On closer inspection the concern doesn’t materialize for the Phase 4a.iii wiring: the kernel-side VirtioBlkDevice uses SHARDED_IPC (per-endpoint shard locks, outside the main hierarchy) rather than IPC_MANAGER. The other lock the path acquires is PER_CPU_SCHEDULER (position 1) — which is per-CPU, never held by code that also acquires OBJECT_STORE, so the circular-wait that hierarchy rules prevent cannot form. Holding OBJECT_STORE across disk I/O is therefore safe; concurrent SYS_OBJ_* callers spin-wait on OBJECT_STORE until the holder’s I/O completes, which is the serialization the single virtio-blk virtqueue imposes anyway.

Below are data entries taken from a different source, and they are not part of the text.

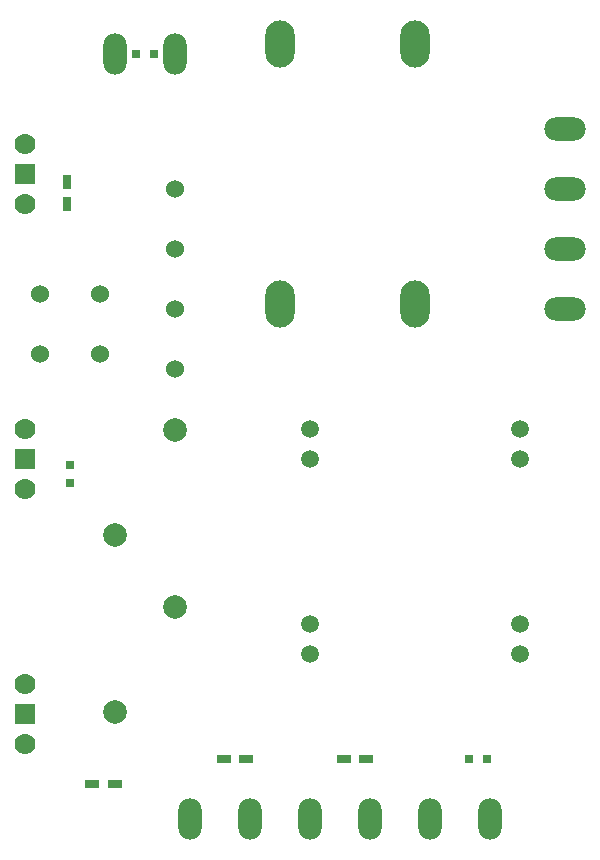
<source format=gbr>
G04 #@! TF.FileFunction,Soldermask,Bot*
%FSLAX46Y46*%
G04 Gerber Fmt 4.6, Leading zero omitted, Abs format (unit mm)*
G04 Created by KiCad (PCBNEW (after 2015-mar-04 BZR unknown)-product) date Sat 22 Oct 2016 07:01:29 PM CEST*
%MOMM*%
G01*
G04 APERTURE LIST*
%ADD10C,0.100000*%
%ADD11R,1.200000X0.750000*%
%ADD12R,0.750000X1.200000*%
%ADD13C,1.778000*%
%ADD14R,1.778000X1.778000*%
%ADD15C,1.501140*%
%ADD16C,1.524000*%
%ADD17O,2.499360X4.000500*%
%ADD18O,3.500120X1.998980*%
%ADD19O,1.998980X3.500120*%
%ADD20C,1.998980*%
%ADD21R,0.800000X0.750000*%
%ADD22R,0.750000X0.800000*%
G04 APERTURE END LIST*
D10*
D11*
X19700200Y-77089000D03*
X21600200Y-77089000D03*
D12*
X17576800Y-27950200D03*
X17576800Y-26050200D03*
D11*
X32700000Y-74930000D03*
X30800000Y-74930000D03*
X42860000Y-74930000D03*
X40960000Y-74930000D03*
D13*
X13970000Y-73660000D03*
D14*
X13970000Y-71120000D03*
D13*
X13970000Y-68580000D03*
X13970000Y-52070000D03*
D14*
X13970000Y-49530000D03*
D13*
X13970000Y-46990000D03*
X13970000Y-27940000D03*
D14*
X13970000Y-25400000D03*
D13*
X13970000Y-22860000D03*
D15*
X55880000Y-49530000D03*
X55880000Y-46990000D03*
X55880000Y-66040000D03*
X55880000Y-63500000D03*
X38100000Y-49530000D03*
X38100000Y-46990000D03*
X38100000Y-66040000D03*
X38100000Y-63500000D03*
D16*
X26670000Y-26670000D03*
X26670000Y-36830000D03*
X26670000Y-31750000D03*
X26670000Y-41910000D03*
X15240000Y-40640000D03*
X20320000Y-40640000D03*
X20320000Y-35560000D03*
X15240000Y-35560000D03*
D17*
X46990000Y-36400740D03*
X46990000Y-14399260D03*
X35560000Y-36400740D03*
X35560000Y-14399260D03*
D18*
X59690000Y-26670000D03*
X59690000Y-21590000D03*
X59690000Y-36830000D03*
X59690000Y-31750000D03*
D19*
X27940000Y-80010000D03*
X33020000Y-80010000D03*
X38100000Y-80010000D03*
X43180000Y-80010000D03*
X48260000Y-80010000D03*
X53340000Y-80010000D03*
X26670000Y-15240000D03*
X21590000Y-15240000D03*
D20*
X26670000Y-47110000D03*
X26670000Y-62110000D03*
X21590000Y-56000000D03*
X21590000Y-71000000D03*
D21*
X53074000Y-74930000D03*
X51574000Y-74930000D03*
D22*
X17780000Y-51550000D03*
X17780000Y-50050000D03*
D21*
X23380000Y-15240000D03*
X24880000Y-15240000D03*
M02*

</source>
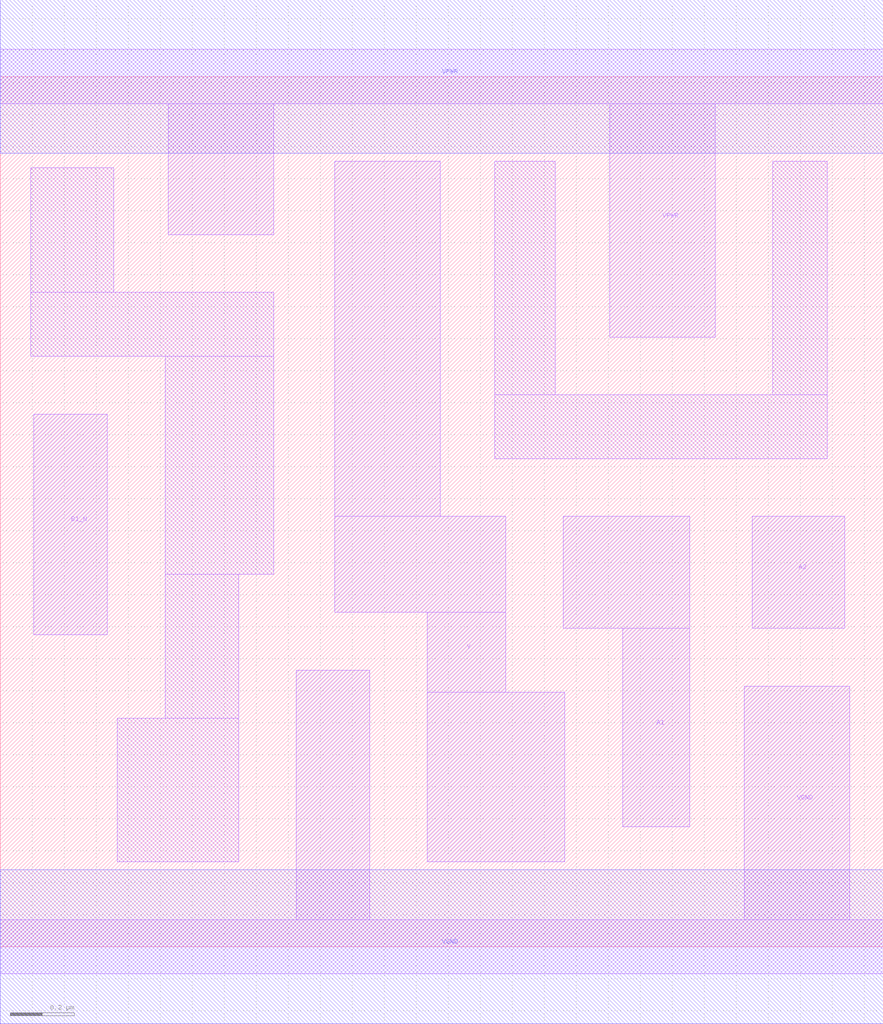
<source format=lef>
# Copyright 2020 The SkyWater PDK Authors
#
# Licensed under the Apache License, Version 2.0 (the "License");
# you may not use this file except in compliance with the License.
# You may obtain a copy of the License at
#
#     https://www.apache.org/licenses/LICENSE-2.0
#
# Unless required by applicable law or agreed to in writing, software
# distributed under the License is distributed on an "AS IS" BASIS,
# WITHOUT WARRANTIES OR CONDITIONS OF ANY KIND, either express or implied.
# See the License for the specific language governing permissions and
# limitations under the License.
#
# SPDX-License-Identifier: Apache-2.0

VERSION 5.5 ;
NAMESCASESENSITIVE ON ;
BUSBITCHARS "[]" ;
DIVIDERCHAR "/" ;
MACRO sky130_fd_sc_hd__a21boi_1
  CLASS CORE ;
  SOURCE USER ;
  ORIGIN  0.000000  0.000000 ;
  SIZE  2.760000 BY  2.720000 ;
  SYMMETRY X Y R90 ;
  SITE unithd ;
  PIN A1
    ANTENNAGATEAREA  0.247500 ;
    DIRECTION INPUT ;
    USE SIGNAL ;
    PORT
      LAYER li1 ;
        RECT 1.760000 0.995000 2.155000 1.345000 ;
        RECT 1.945000 0.375000 2.155000 0.995000 ;
    END
  END A1
  PIN A2
    ANTENNAGATEAREA  0.247500 ;
    DIRECTION INPUT ;
    USE SIGNAL ;
    PORT
      LAYER li1 ;
        RECT 2.350000 0.995000 2.640000 1.345000 ;
    END
  END A2
  PIN B1_N
    ANTENNAGATEAREA  0.126000 ;
    DIRECTION INPUT ;
    USE SIGNAL ;
    PORT
      LAYER li1 ;
        RECT 0.105000 0.975000 0.335000 1.665000 ;
    END
  END B1_N
  PIN Y
    ANTENNADIFFAREA  0.551000 ;
    DIRECTION OUTPUT ;
    USE SIGNAL ;
    PORT
      LAYER li1 ;
        RECT 1.045000 1.045000 1.580000 1.345000 ;
        RECT 1.045000 1.345000 1.375000 2.455000 ;
        RECT 1.335000 0.265000 1.765000 0.795000 ;
        RECT 1.335000 0.795000 1.580000 1.045000 ;
    END
  END Y
  PIN VGND
    DIRECTION INOUT ;
    SHAPE ABUTMENT ;
    USE GROUND ;
    PORT
      LAYER li1 ;
        RECT 0.000000 -0.085000 2.760000 0.085000 ;
        RECT 0.925000  0.085000 1.155000 0.865000 ;
        RECT 2.325000  0.085000 2.655000 0.815000 ;
    END
    PORT
      LAYER met1 ;
        RECT 0.000000 -0.240000 2.760000 0.240000 ;
    END
  END VGND
  PIN VNB
    DIRECTION INOUT ;
    USE GROUND ;
    PORT
    END
  END VNB
  PIN VPB
    DIRECTION INOUT ;
    USE POWER ;
    PORT
    END
  END VPB
  PIN VPWR
    DIRECTION INOUT ;
    SHAPE ABUTMENT ;
    USE POWER ;
    PORT
      LAYER li1 ;
        RECT 0.000000 2.635000 2.760000 2.805000 ;
        RECT 0.525000 2.225000 0.855000 2.635000 ;
        RECT 1.905000 1.905000 2.235000 2.635000 ;
    END
    PORT
      LAYER met1 ;
        RECT 0.000000 2.480000 2.760000 2.960000 ;
    END
  END VPWR
  OBS
    LAYER li1 ;
      RECT 0.095000 1.845000 0.855000 2.045000 ;
      RECT 0.095000 2.045000 0.355000 2.435000 ;
      RECT 0.365000 0.265000 0.745000 0.715000 ;
      RECT 0.515000 0.715000 0.745000 1.165000 ;
      RECT 0.515000 1.165000 0.855000 1.845000 ;
      RECT 1.545000 1.525000 2.585000 1.725000 ;
      RECT 1.545000 1.725000 1.735000 2.455000 ;
      RECT 2.415000 1.725000 2.585000 2.455000 ;
  END
END sky130_fd_sc_hd__a21boi_1
END LIBRARY

</source>
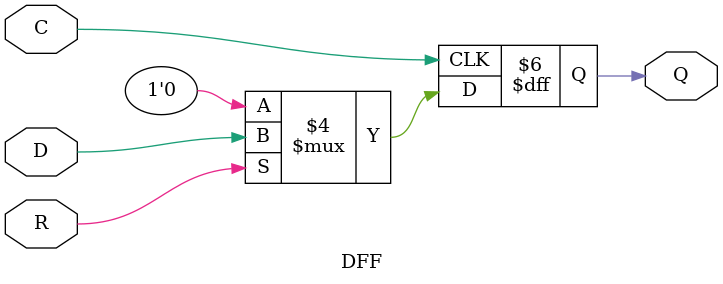
<source format=v>
module DFF (output reg Q, input C, D, R);
	always @(posedge C)
		if (~R) begin
			Q <= 1'b0;
		end else begin
			Q <= D;
		end
endmodule

</source>
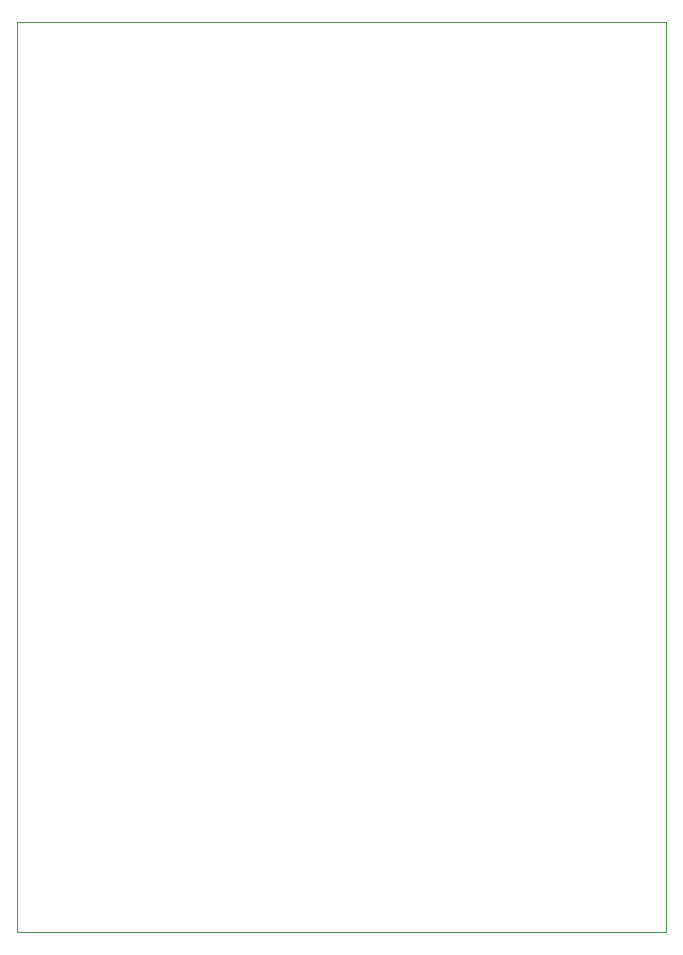
<source format=gm1>
G04 #@! TF.GenerationSoftware,KiCad,Pcbnew,(5.1.6)-1*
G04 #@! TF.CreationDate,2021-07-21T10:19:36+01:00*
G04 #@! TF.ProjectId,master_controller_v1,6d617374-6572-45f6-936f-6e74726f6c6c,1.0*
G04 #@! TF.SameCoordinates,Original*
G04 #@! TF.FileFunction,Profile,NP*
%FSLAX46Y46*%
G04 Gerber Fmt 4.6, Leading zero omitted, Abs format (unit mm)*
G04 Created by KiCad (PCBNEW (5.1.6)-1) date 2021-07-21 10:19:36*
%MOMM*%
%LPD*%
G01*
G04 APERTURE LIST*
G04 #@! TA.AperFunction,Profile*
%ADD10C,0.050000*%
G04 #@! TD*
G04 APERTURE END LIST*
D10*
X80000000Y-172000000D02*
X80000000Y-95000000D01*
X135000000Y-172000000D02*
X80000000Y-172000000D01*
X135000000Y-95000000D02*
X135000000Y-172000000D01*
X80000000Y-95000000D02*
X135000000Y-95000000D01*
M02*

</source>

The plan/execute surface on ObjectStore / DiskObjectStore was never added. The single-phase get / put / delete / list methods from Phase 4a.i remain the full trait. If a future backend shows a real hierarchy conflict (e.g. an IPC_MANAGER-using adapter), the decomposition can land then.
2. Kernel↔driver wait is poll-with-yield, not block+wake
The first implementation of VirtioBlkDevice::call mirrored the src/policy/mod.rs policy-router pattern: build the request, send via SHARDED_IPC, block_local_task(BlockReason::MessageWait(25)), yield_save_and_switch, resume on wake, dequeue the reply. The matching wake — a wake_message_waiters(25) invoked from the handle_write endpoint-25 intercept — empirically stalled the virtio-blk driver’s own self-test FLUSH: the driver’s virtqueue submit (unrelated to the wake code path) blocked for the full 200-yield timeout. Root cause was not conclusively characterized; the interaction between the cross-CPU try_lock(PER_CPU_SCHEDULER) in the wake loop and the driver’s virtqueue pop_used polling is the most plausible candidate, but the investigation was not productive.
The fix adopted: VirtioBlkDevice::call polls SHARDED_IPC.recv_message(25) with cooperative yield_save_and_switch between attempts, up to MAX_WAIT_ITERATIONS. Uncontended case costs one yield round-trip vs the block+wake design. The kernel’s caller task eventually hits idle, QEMU’s TCG event loop advances the virtio-blk request, the driver replies, the reply lands in SHARDED_IPC.shard[25] via the handle_write intercept (which now does NOT call wake_message_waiters), and the kernel’s next poll iteration finds it.
Documented here because future work (e.g. switching to interrupt-driven virtio-blk completion — the right long-term fix — or reusing this kernel↔user IPC pattern for other drivers) will need to revisit the decision. The handle_write intercept’s // NO scheduler wake — comment names this ADR.